Scan the listing beneath this sentence. Report each line with the word "XOffset".
——————————
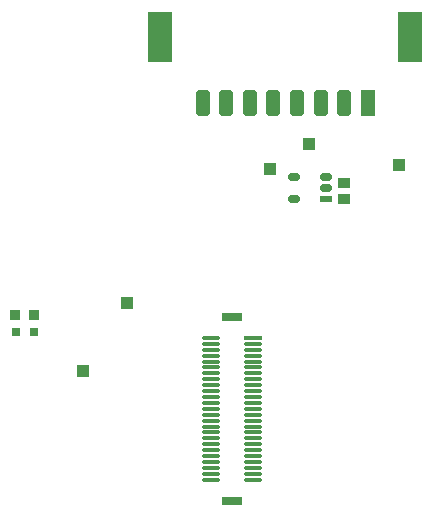
<source format=gtp>
G04*
G04 #@! TF.GenerationSoftware,Altium Limited,Altium Designer,18.1.6 (161)*
G04*
G04 Layer_Color=8421504*
%FSLAX25Y25*%
%MOIN*%
G70*
G01*
G75*
%ADD15R,0.03150X0.03150*%
%ADD16R,0.07087X0.03150*%
%ADD17O,0.06299X0.01181*%
%ADD18R,0.06299X0.01181*%
%ADD19R,0.03937X0.03937*%
%ADD20R,0.03937X0.03937*%
%ADD21R,0.03347X0.03347*%
%ADD22R,0.03937X0.03543*%
%ADD23R,0.03937X0.02362*%
G04:AMPARAMS|DCode=24|XSize=23.62mil|YSize=39.37mil|CornerRadius=5.91mil|HoleSize=0mil|Usage=FLASHONLY|Rotation=270.000|XOffset=0mil|YOffset=0mil|HoleType=Round|Shape=RoundedRectangle|*
%AMROUNDEDRECTD24*
21,1,0.02362,0.02756,0,0,270.0*
21,1,0.01181,0.03937,0,0,270.0*
1,1,0.01181,-0.01378,-0.00591*
1,1,0.01181,-0.01378,0.00591*
1,1,0.01181,0.01378,0.00591*
1,1,0.01181,0.01378,-0.00591*
%
%ADD24ROUNDEDRECTD24*%
%ADD25R,0.07874X0.16535*%
%ADD26R,0.04724X0.08661*%
G04:AMPARAMS|DCode=27|XSize=47.24mil|YSize=86.61mil|CornerRadius=11.81mil|HoleSize=0mil|Usage=FLASHONLY|Rotation=180.000|XOffset=0mil|YOffset=0mil|HoleType=Round|Shape=RoundedRectangle|*
%AMROUNDEDRECTD27*
21,1,0.04724,0.06299,0,0,180.0*
21,1,0.02362,0.08661,0,0,180.0*
1,1,0.02362,-0.01181,0.03150*
1,1,0.02362,0.01181,0.03150*
1,1,0.02362,0.01181,-0.03150*
1,1,0.02362,-0.01181,-0.03150*
%
%ADD27ROUNDEDRECTD27*%
D15*
X14567Y84803D02*
D03*
X8661D02*
D03*
D16*
X80709Y89764D02*
D03*
Y28346D02*
D03*
D17*
X73622Y82677D02*
D03*
Y80709D02*
D03*
Y78740D02*
D03*
Y76772D02*
D03*
Y74803D02*
D03*
Y72835D02*
D03*
Y70866D02*
D03*
Y68898D02*
D03*
Y66929D02*
D03*
Y64961D02*
D03*
Y62992D02*
D03*
Y61024D02*
D03*
Y59055D02*
D03*
Y57087D02*
D03*
Y55118D02*
D03*
Y53150D02*
D03*
Y51181D02*
D03*
Y49213D02*
D03*
Y47244D02*
D03*
Y45276D02*
D03*
Y43307D02*
D03*
Y41339D02*
D03*
Y39370D02*
D03*
Y37402D02*
D03*
Y35433D02*
D03*
X87795D02*
D03*
Y37402D02*
D03*
Y39370D02*
D03*
Y41339D02*
D03*
Y43307D02*
D03*
Y45276D02*
D03*
Y47244D02*
D03*
Y49213D02*
D03*
Y51181D02*
D03*
Y53150D02*
D03*
Y55118D02*
D03*
Y57087D02*
D03*
Y59055D02*
D03*
Y61024D02*
D03*
Y62992D02*
D03*
Y64961D02*
D03*
Y66929D02*
D03*
Y68898D02*
D03*
Y70866D02*
D03*
Y72835D02*
D03*
Y74803D02*
D03*
Y76772D02*
D03*
Y78740D02*
D03*
Y80709D02*
D03*
D18*
Y82677D02*
D03*
D19*
X136221Y140157D02*
D03*
X31102Y71815D02*
D03*
D20*
X45669Y94488D02*
D03*
X93307Y138976D02*
D03*
X106299Y147244D02*
D03*
D21*
X8465Y90158D02*
D03*
X14567D02*
D03*
D22*
X118110Y134252D02*
D03*
Y128937D02*
D03*
D23*
X112106D02*
D03*
D24*
Y132677D02*
D03*
Y136417D02*
D03*
X101279D02*
D03*
Y128937D02*
D03*
D25*
X140170Y182992D02*
D03*
X56706D02*
D03*
D26*
X125997Y161024D02*
D03*
D27*
X118123D02*
D03*
X110249D02*
D03*
X102375D02*
D03*
X94501D02*
D03*
X86627D02*
D03*
X78753D02*
D03*
X70879D02*
D03*
M02*

</source>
——————————
**Response to this exercise:**
G04:AMPARAMS|DCode=24|XSize=23.62mil|YSize=39.37mil|CornerRadius=5.91mil|HoleSize=0mil|Usage=FLASHONLY|Rotation=270.000|XOffset=0mil|YOffset=0mil|HoleType=Round|Shape=RoundedRectangle|*
G04:AMPARAMS|DCode=27|XSize=47.24mil|YSize=86.61mil|CornerRadius=11.81mil|HoleSize=0mil|Usage=FLASHONLY|Rotation=180.000|XOffset=0mil|YOffset=0mil|HoleType=Round|Shape=RoundedRectangle|*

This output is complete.